Nota de repúdio ao Projeto de Lei 1904/2024

25/06/2024, às 10:37 (atualizado em 26/06/2024, às 13:27) | Tempo estimado de leitura: 5 min
A hipocrisia dos propositores desse projeto em justificá-lo como forma de proteção à vida do nascituro, se confirma quando analisamos o direcionamento de suas emendas parlamentares.
Foto: Marcelo Camargo / Agência Brasil

Nós, do Instituto de Estudos Socioeconômicos (Inesc), repudiamos veementemente o Projeto de Lei (PL) 1904/2024, que pretende igualar o aborto ao crime de homicídio, incluindo casos em que a prática já é legal no Brasil desde 1940. A crueldade da proposta é tamanha que os autores fizeram questão de inserir, no artigo 5º do PL, a proposição de um parágrafo único no Decreto-lei n.º 2.848, de 7 de dezembro de 1940 – Código Penal que diz: “Se a gravidez resulta de estupro e houver viabilidade fetal, presumida em gestações acima de 22 semanas, não se aplicará a excludente de punibilidade prevista neste artigo”. Ou seja, mesmo que uma adolescente ou mulher seja estuprada e opte pelo aborto, se o juiz entender que havia possibilidade do feto viver fora do útero, ela poderá receber uma pena de seis a 20 anos de reclusão. Seria mais do que uma revitimização, mas uma violência permitida e executada pelo Estado contra meninas e mulheres, principalmente as empobrecidas e negras, que são as mais acometidas pelas violações sexuais e com menos acesso à saúde no Brasil. 

A hipocrisia dos propositores desse projeto em justificá-lo como forma de proteção à vida do nascituro, se confirma quando analisamos o direcionamento de suas emendas parlamentares.
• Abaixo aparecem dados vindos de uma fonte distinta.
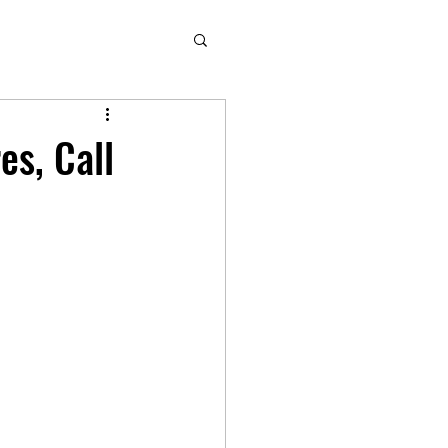
es, Call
Dados disponíveis no Siga Brasil mostram que para 2024 do total dos R$ 25 bilhões autorizados em emendas individuais, apenas R$ 17,9 milhões (ou 0,07%) foram especificamente para proteção à infância e adolescência. E dos 33 autores da proposta, apenas três destinaram parcos recursos para o programa de proteção e promoção dos direitos das crianças e dos adolescentes. Não há nenhuma emenda voltada especificamente à: 1) Rede Cegonha, que tem como objetivo a atenção humanizada à gravidez, ao parto, ao puerpério (pós-parto) e ao crescimento e desenvolvimento saudáveis das crianças; 2) Política de Atenção Integral à Saúde da Criança. Além disso, foram quatro anos sem recursos do executivo federal (de 2019 a 2022) direcionados para enfrentamento das violências contra crianças e adolescentes.

O governo Jair Bolsonaro, também com forte viés fundamentalista e misógino, oscilou entre baixa execução dos recursos ou cortes orçamentários nos quatro anos de governo. No auge da pandemia de Covid-19, em 2020, quando as mulheres estavam mais expostas à violência doméstica, o Ministério da Mulher, Família e Direitos Humanos (MMFDH), então comandado por Damares Alves, deixou de executar 70% do recurso disponível. Todos esses anos de cortes geraram um enorme passivo no que diz respeito ao sub-financiamento da rede de proteção às mulheres, ao mesmo tempo que os dados sobre estupro subiram, de acordo com o Atlas da Violência. Agora fora do Governo Federal, os fundamentalistas pertencentes à extrema direita escolheram o Congresso Nacional como meio para violar os direitos das mulheres e meninas. 

Diante disso, é notório que não há comprometimento dos parlamentares em questão com o fim das violências sexuais contra meninas e mulheres. Mas sim com o aumento da vulnerabilização e criminalização das mesmas. Não podemos deixar de mencionar o papel central que teve o presidente da Câmara dos Deputados, Arthur Lira, neste processo, desde pautar o PL até a votação do  requerimento de urgência. Grande parte da responsabilidade pelo PL ter tramitado nesta rapidez é de responsabilidade de Lira. 

Este lastimável processo revela que não há qualquer preocupação com a dignidade das mulheres e meninas e a questão racial e de classe são marcadores que fortalecem essa desumanização. Não podemos permitir que retrocedamos em direitos. Nossa luta deve ser pela erradicação das violências e não por sua manutenção, pois o que está posto, caso esse projeto seja aprovado, é que o Estado brasileiro será conivente com o estupro e com a morte de milhares de crianças, adolescentes e mulheres em nosso país.